Argentiniens Präsident Javier Milei baut den Staat weiter ab, als Teil seiner Sparpolitik. Zudem treibt er seinen Kultur-Kampf von rechts weiter. Milei macht Druck – nicht nur auf queere Menschen, sondern auch auf Ausländerinnen und Ausländer, auf die Wissenschaft und die freie Presse.
Und dennoch: Die Mehrheit der Bevölkerung steht weiter hinter Mileis Politik. Auch, weil es ihm gelingt, die Inflation zu drücken. Südamerika-Korrespondentin Teresa Delgado ordnet ein.
Wie steht es tatsächlich um die Inflation in Argentinien?
Wenn wir die Gesamtwirtschaft anschauen, hat sich die Lage verbessert. Die Inflationsrate lag zuletzt bei 47 Prozent – Anfang Jahr waren es noch um die 200 Prozent. Prognosen sagen, dass die argentinische Wirtschaft dieses Jahr um bis zu fünf Prozent wachsen wird. Und die Armut ist laut Regierung von fast 60 auf 38 Prozent gesunken.
All diese Zahlen sind jedoch mit äusserster Vorsicht zu geniessen: Es ist bekannt, dass die Regierungen in Argentinien an den Parametern des Statistikamts schrauben, damit die Zahlen möglichst gut aussehen. Die Kaufkraft bleibt schwach. Viele Argentinierinnen und Argentinier klagen über steigende Preise.
Bei seiner Reise nach Europa und Israel hat Milei 20 Milliarden vom IWF erwirkt und ein Flüssiggas-Abkommen mit Italien geschlossen – was bedeutet das?
Mileis Charme-Offensive in Israel dürfte bei der Trump-Regierung in den USA gut ankommen.
Das Abkommen mit Italien verspricht wichtige Investitionen. Nach Jahren der Krise kann Argentinien seine Wirtschaft nicht genug aus eigener Kraft ankurbeln. Es braucht beides: den Sparkurs und Kredite. Die Finanzspritze vom IWF sind aber auch neue Schulden. Wichtig ist, dass Argentinien jetzt nicht in eine neue Schuldenfalle tappt.
Wie beliebt ist Milei in der Bevölkerung?
Laut Umfragen unterstützen ihn etwa 47 Prozent. Er bleibt eine polarisierende Figur. Jeden Mittwoch protestieren die Rentnerinnen und Rentner vor dem Parlament gegen Mileis Sparkurs. In den letzten Monaten haben sich ihnen andere Bevölkerungsgruppen angeschlossen: LGBTQ-Personen, junge Fussballfans, mit denen sich Milei anlegte, ehemalige Staatsangestellte, die Milei entliess.

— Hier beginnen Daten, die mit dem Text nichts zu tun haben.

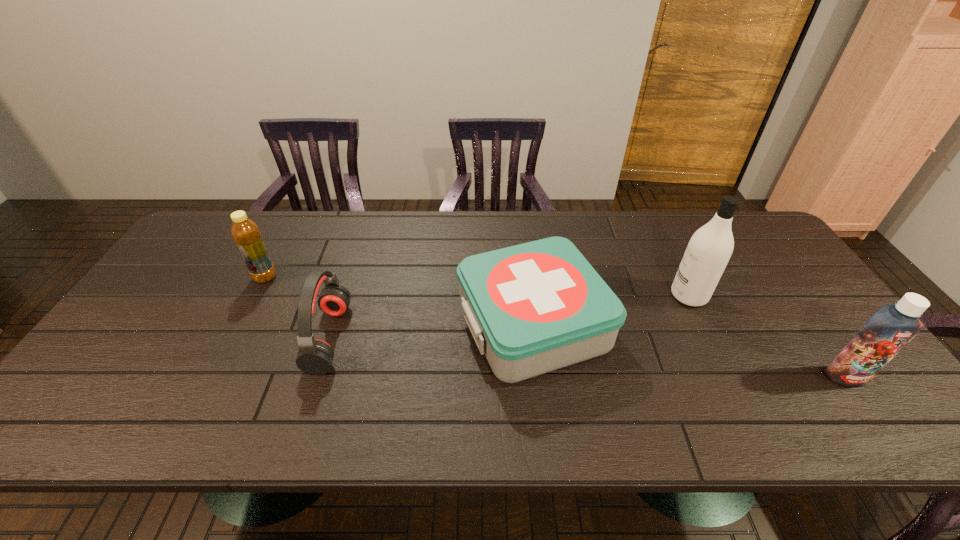
This screenshot has width=960, height=540. What are the coordinates of `vacant space at the near left corner of the desktop` in the screenshot? It's located at (132, 408).

In the image, there is a desktop. Where is `vacant space at the far right corner`? The height and width of the screenshot is (540, 960). vacant space at the far right corner is located at coordinates (760, 252).

This screenshot has height=540, width=960. In order to click on empty space that is in between the earphone and the leftmost object in this screenshot , I will do `click(298, 307)`.

At what (x,y) coordinates should I click in order to perform the action: click on free point between the fourth object from right to left and the leftmost object. Please return your answer as a coordinate pair (x, y). Looking at the image, I should click on (298, 307).

This screenshot has width=960, height=540. In order to click on empty location between the bottle and the second shortest object in this screenshot , I will do `click(298, 307)`.

Find the location of a particular element. vacant area between the fourth tallest object and the leftmost object is located at coordinates (298, 307).

Find the location of `the second closest object to the bottle`. the second closest object to the bottle is located at coordinates (532, 308).

Point out which object is positioned as the second nearest to the fourth tallest object. Please provide its 2D coordinates. Your answer should be formatted as a tuple, i.e. [(x, y)], where the tuple contains the x and y coordinates of a point satisfying the conditions above.

[(532, 308)]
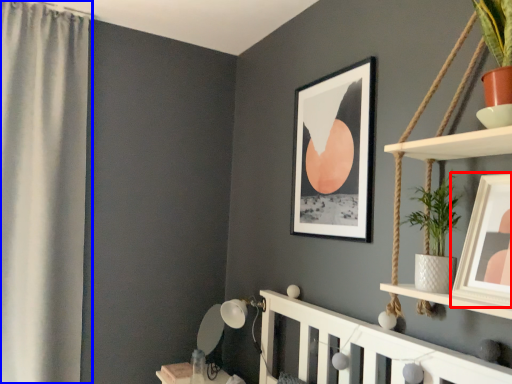
Question: Among these objects, which one is nearest to the camera, picture frame (highlighted by a red box) or curtain (highlighted by a blue box)?

Choices:
 (A) picture frame
 (B) curtain

Answer: (A)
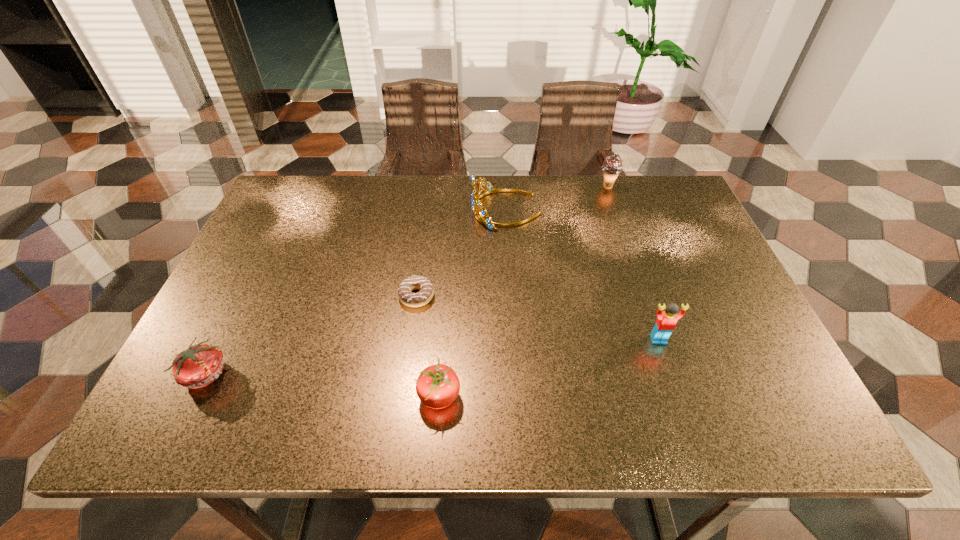
Where is `vacant area at the near edge of the desktop`? vacant area at the near edge of the desktop is located at coordinates (367, 400).

This screenshot has width=960, height=540. In the image, there is a desktop. Identify the location of vacant space at the left edge. (231, 304).

In the image, there is a desktop. In order to click on free space at the right edge in this screenshot , I will do `click(687, 294)`.

The height and width of the screenshot is (540, 960). In order to click on free space at the far left corner of the desktop in this screenshot , I will do `click(306, 220)`.

This screenshot has height=540, width=960. Find the location of `free space at the near right corner`. free space at the near right corner is located at coordinates (753, 420).

This screenshot has height=540, width=960. What are the coordinates of `free space between the doughnut and the icecream` in the screenshot? It's located at (512, 241).

Image resolution: width=960 pixels, height=540 pixels. In order to click on vacant space that's between the tiara and the icecream in this screenshot , I will do `click(557, 198)`.

Identify the location of free space between the Lego and the right tomato. This screenshot has height=540, width=960. pos(549,368).

You are a GUI agent. You are given a task and a screenshot of the screen. Output one action in this format:
    pyautogui.click(x=<x>, y=<y>)
    Task: Click on the free space between the icecream and the Lego
    The width and height of the screenshot is (960, 540).
    Given the screenshot: What is the action you would take?
    pyautogui.click(x=633, y=263)

I want to click on empty location between the leftmost object and the shortest object, so click(311, 335).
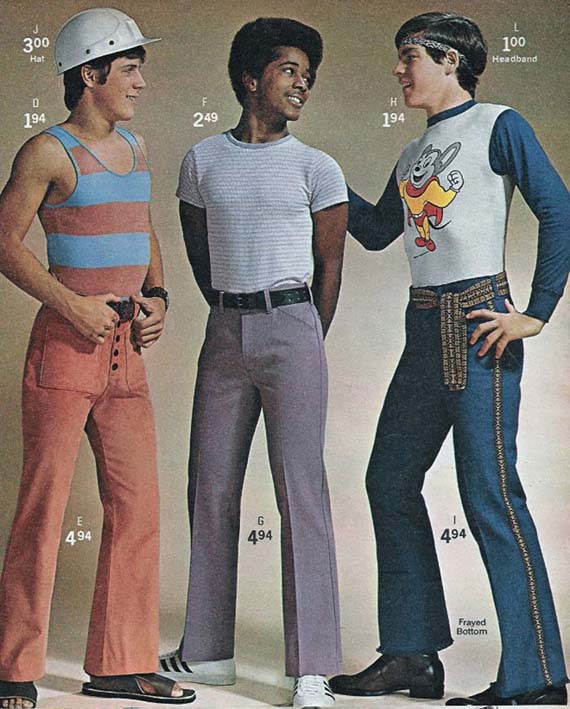
The height and width of the screenshot is (709, 570). In order to click on wall in this screenshot , I will do `click(357, 403)`.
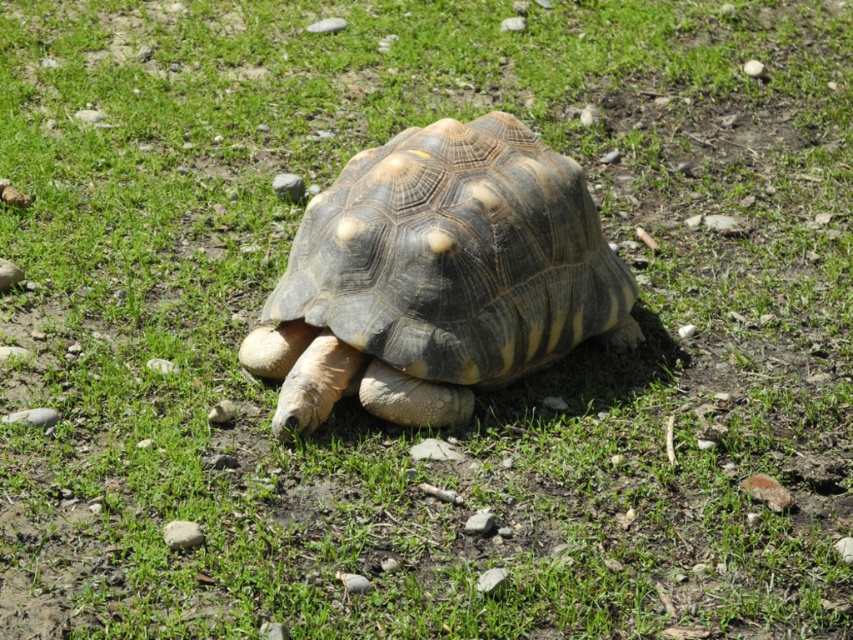
Is point (367, 358) more distant than point (7, 413)?

Yes.

Looking at this image, who is positioned more to the left, leathery brown tortoise at center or gray gravel at lower left?

Positioned to the left is gray gravel at lower left.

Who is more forward, (440, 227) or (47, 426)?

Point (47, 426) is in front.

What are the coordinates of `leathery brown tortoise at center` in the screenshot? It's located at (438, 276).

What do you see at coordinates (288, 186) in the screenshot? I see `gray rock at center` at bounding box center [288, 186].

Is gray rock at center further to camera compared to gray gravel stone at lower left?

Yes, it is.

Describe the element at coordinates (288, 186) in the screenshot. I see `gray rock at center` at that location.

The image size is (853, 640). What are the coordinates of `gray rock at center` in the screenshot? It's located at (288, 186).

Between smooth gray rock at lower left and gray rock at center, which one is positioned higher?

gray rock at center

Is point (172, 529) closer to camera compared to point (302, 188)?

That is True.

The width and height of the screenshot is (853, 640). I want to click on smooth gray rock at lower left, so click(183, 532).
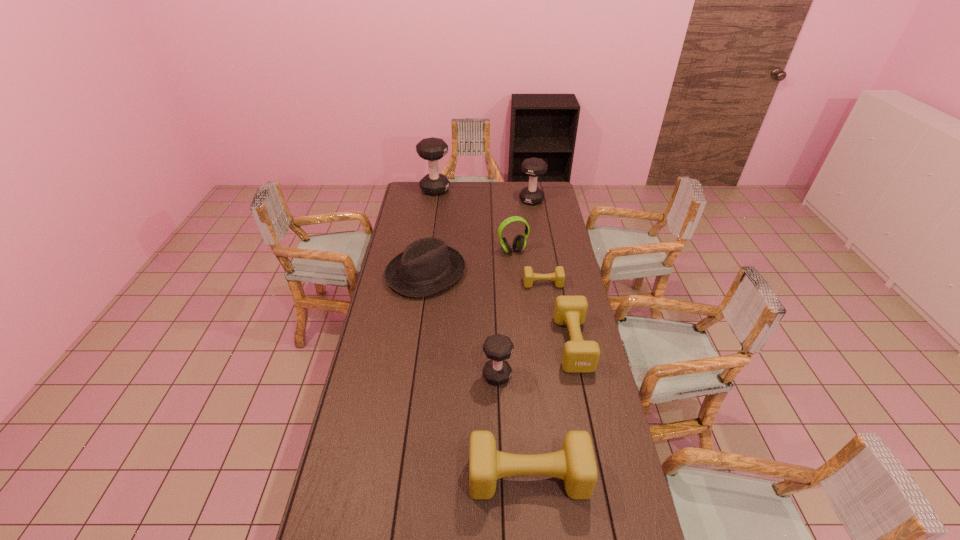
This screenshot has height=540, width=960. Find the location of `vacant space situated 0.100m on the left of the second biggest olive dumbbell`. vacant space situated 0.100m on the left of the second biggest olive dumbbell is located at coordinates (532, 343).

This screenshot has height=540, width=960. I want to click on free space located on the left of the shortest dumbbell, so click(x=504, y=284).

You are a GUI agent. You are given a task and a screenshot of the screen. Output one action in this format:
    pyautogui.click(x=<x>, y=<y>)
    Task: Click on the dumbbell that is at the left edge
    This screenshot has height=540, width=960.
    Given the screenshot: What is the action you would take?
    pyautogui.click(x=432, y=149)

Find the location of a particular element. The height and width of the screenshot is (540, 960). fedora at the left edge is located at coordinates (427, 266).

Image resolution: width=960 pixels, height=540 pixels. Identify the location of object at the far left corner. (432, 149).

I want to click on object present at the far right corner, so pos(533,167).

Where is `free space at the far edge`? free space at the far edge is located at coordinates (477, 195).

Identify the location of vacant position at the left edge of the desktop. (423, 224).

Locate an element on the screen. Image resolution: width=960 pixels, height=540 pixels. vacant space at the right edge is located at coordinates (555, 206).

Locate an element on the screen. The image size is (960, 540). vacant region at the far left corner of the desktop is located at coordinates (416, 193).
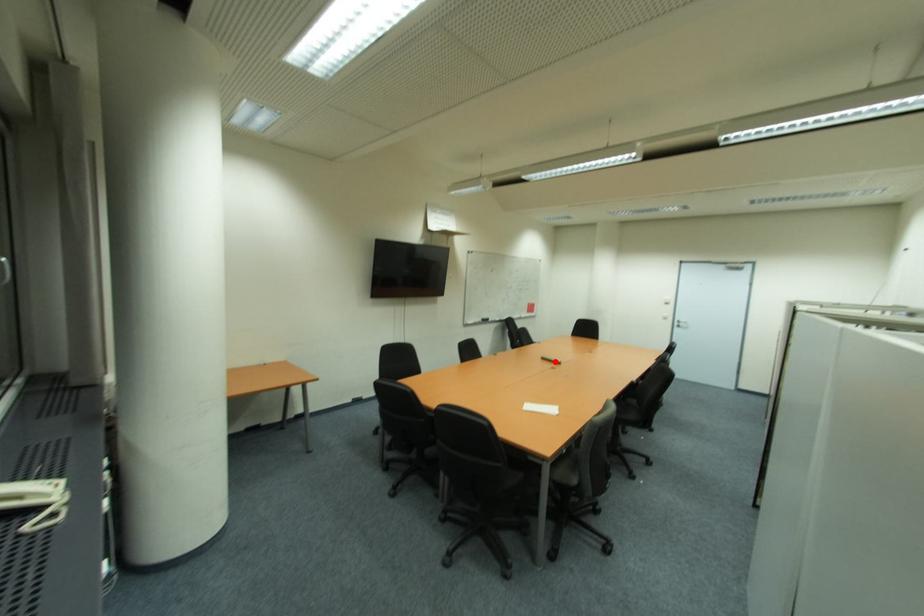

Also das ist inzwischen eine breitere Allianz von Unzufriedenen.
Es gibt auch viel Politikverdrossenheit: Die Lokalwahlen in Buenos Aires im Mai gewann Milei zwar, aber die Beteiligung war ziemlich tief.
Im Oktober stehen Zwischenwahlen an. Was ist da zu erwarten?
Es wird erwartet, dass Milei im Parlament Boden gut machen wird. Zum einen, weil er den Leuten jetzt eben Zückerli bietet, wie Investitionen aus dem Ausland, und die sinkende Inflation. Zum anderen, weil Milei ziemlich alternativlos geworden ist: Diese Woche bestätigte das oberste Gericht des Landes eine mehrjährige Haft-Strafe gegen Ex-Präsidentin Cristina Fernández de Kirchner wegen Korruption. Zudem erteilte ihr das Gericht eine Amtssperre.
Damit ist die wichtigste politische Gegnerin Mileis raus aus dem Rennen. Und die etablierten Parteien haben Altlasten: Sie alle haben in den letzten Jahren irgendetwas verbockt, während Mileis Bewegung nicht vorbelastet ist und jetzt sinkende Inflations-Zahlen vorweisen kann. Milei hofft, dass er sich im Oktober in beiden Parlamentskammern Mehrheiten sichern kann. Dann könnte er für den Rest seiner Amtszeit ziemlich ungebremst durchregieren.